In the summer of 1947, he attempted his first crossing of the North Channel, but he had to be pulled in the rough conditions. Then on July 27th 1947, he kissed his wife Clarice Blower on the shore and told her, “I’m not getting out for anybody this time.”

He weathered 9°C water, herring nibbling at his feet, and a heavy rain, then hail and a spectacular thunderstorm. He slowed to a pace of less than one mile in four hours. 15 hours 26 minutes after his start, he climbed out on the rocks in Portpatrick, Scotland.

Martin Strain is the leader of the Donaghadee Chunky Dunkers, an open water swimming pod in Donaghadee, Northern Ireland, wrote an authoritative book about Blower, an Honor Swimmer in the International Marathon Swimming Hall of Fame in its Class of 1964: Tom Blower: The Humble Hero Who Conquered the North Channel.

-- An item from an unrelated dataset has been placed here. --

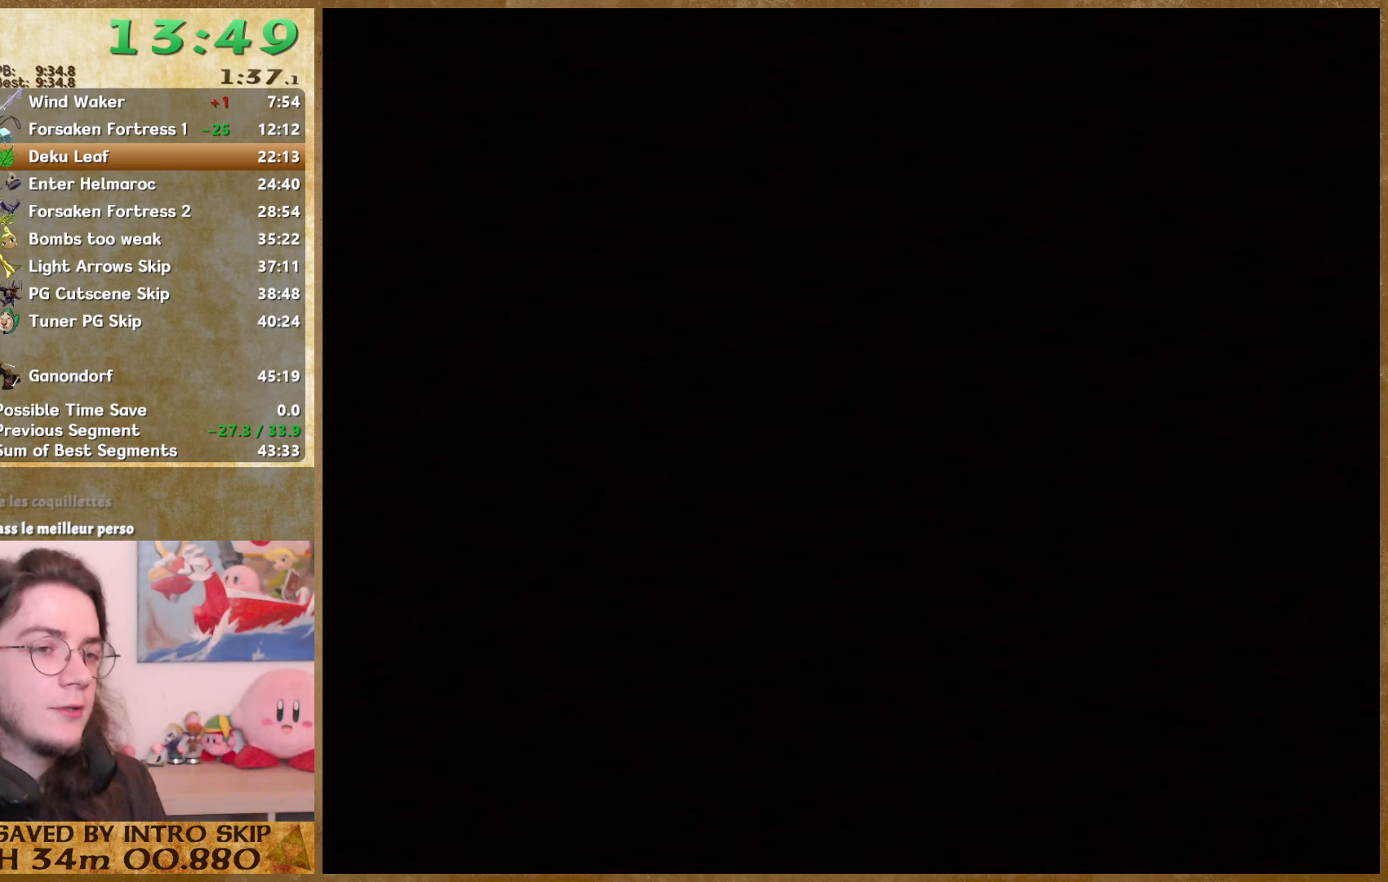
{"buttons": ["A"], "left_stick": "center", "right_stick": "center", "events": [[67, "A", "up"], [67, "B", "down"], [167, "A", "down"], [167, "B", "up"], [233, "A", "up"], [233, "B", "down"], [300, "B", "up"], [333, "A", "down"], [400, "A", "up"], [400, "B", "down"], [500, "A", "down"], [500, "B", "up"]]}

Strain, a lifelong resident of Donaghadee, a small coastal town in Co. Down, Northern Ireland, provides support and camaraderie to aspiring North Channel swimmers (80 who has taken off from Donaghadee, 8 from Scotland). In addition to writing about Blower, he has thoroughly researched the 4 North Channel attempts of Mercedes Gleitze in 1928 and four additional subsequent attempts from Scotland in 1929.

Strain noted that the Irish Long Distance Swimming Association rules pertaining to North Channel Swims enable a well-defined and long-established course across the North Channel in order to ensure fairness for all channel swimmers. “At the top of the North Channel rules page of the Irish Long Distance Swimming Association, it states, ‘North Channel attempts are only recognised, when they start and finish within Admiralty Chart 2198, Southern Part. No other route will be recognised. The route is 18.6 nautical miles (21.4 miles) (34.5 km).'”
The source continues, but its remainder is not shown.